### PROBLEM
The full set of entries should be repeated without a single change.

(Saved entries)
•••••

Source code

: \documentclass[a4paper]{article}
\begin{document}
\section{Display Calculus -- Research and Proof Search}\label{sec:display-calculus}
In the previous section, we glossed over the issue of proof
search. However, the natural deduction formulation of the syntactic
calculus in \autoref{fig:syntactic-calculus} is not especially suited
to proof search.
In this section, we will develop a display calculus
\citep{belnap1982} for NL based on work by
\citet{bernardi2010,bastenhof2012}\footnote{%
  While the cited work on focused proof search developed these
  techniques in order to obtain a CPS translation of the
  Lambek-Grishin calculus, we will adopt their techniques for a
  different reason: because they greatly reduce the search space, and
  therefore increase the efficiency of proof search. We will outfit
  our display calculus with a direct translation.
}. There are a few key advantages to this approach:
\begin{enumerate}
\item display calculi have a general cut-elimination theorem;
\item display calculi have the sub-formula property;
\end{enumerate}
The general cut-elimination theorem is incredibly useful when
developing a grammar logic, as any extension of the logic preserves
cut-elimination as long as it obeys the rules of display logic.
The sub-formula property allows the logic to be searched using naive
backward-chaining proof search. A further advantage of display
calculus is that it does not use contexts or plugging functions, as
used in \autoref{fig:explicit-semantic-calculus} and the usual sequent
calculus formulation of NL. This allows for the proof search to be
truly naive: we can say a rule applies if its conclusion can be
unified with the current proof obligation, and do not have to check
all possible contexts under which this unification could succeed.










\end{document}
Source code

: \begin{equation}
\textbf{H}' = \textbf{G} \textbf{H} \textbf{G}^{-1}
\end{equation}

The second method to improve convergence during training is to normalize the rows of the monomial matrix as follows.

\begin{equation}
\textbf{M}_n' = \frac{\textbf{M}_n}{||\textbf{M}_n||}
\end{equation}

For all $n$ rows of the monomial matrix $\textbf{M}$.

•••••

### EXPECTED ANSWER
Source code

: \documentclass[a4paper]{article}
\begin{document}
\section{Display Calculus -- Research and Proof Search}\label{sec:display-calculus}
In the previous section, we glossed over the issue of proof
search. However, the natural deduction formulation of the syntactic
calculus in \autoref{fig:syntactic-calculus} is not especially suited
to proof search.
In this section, we will develop a display calculus
\citep{belnap1982} for NL based on work by
\citet{bernardi2010,bastenhof2012}\footnote{%
  While the cited work on focused proof search developed these
  techniques in order to obtain a CPS translation of the
  Lambek-Grishin calculus, we will adopt their techniques for a
  different reason: because they greatly reduce the search space, and
  therefore increase the efficiency of proof search. We will outfit
  our display calculus with a direct translation.
}. There are a few key advantages to this approach:
\begin{enumerate}
\item display calculi have a general cut-elimination theorem;
\item display calculi have the sub-formula property;
\end{enumerate}
The general cut-elimination theorem is incredibly useful when
developing a grammar logic, as any extension of the logic preserves
cut-elimination as long as it obeys the rules of display logic.
The sub-formula property allows the logic to be searched using naive
backward-chaining proof search. A further advantage of display
calculus is that it does not use contexts or plugging functions, as
used in \autoref{fig:explicit-semantic-calculus} and the usual sequent
calculus formulation of NL. This allows for the proof search to be
truly naive: we can say a rule applies if its conclusion can be
unified with the current proof obligation, and do not have to check
all possible contexts under which this unification could succeed.










\end{document}
Source code

: \begin{equation}
\textbf{H}' = \textbf{G} \textbf{H} \textbf{G}^{-1}
\end{equation}

The second method to improve convergence during training is to normalize the rows of the monomial matrix as follows.

\begin{equation}
\textbf{M}_n' = \frac{\textbf{M}_n}{||\textbf{M}_n||}
\end{equation}

For all $n$ rows of the monomial matrix $\textbf{M}$.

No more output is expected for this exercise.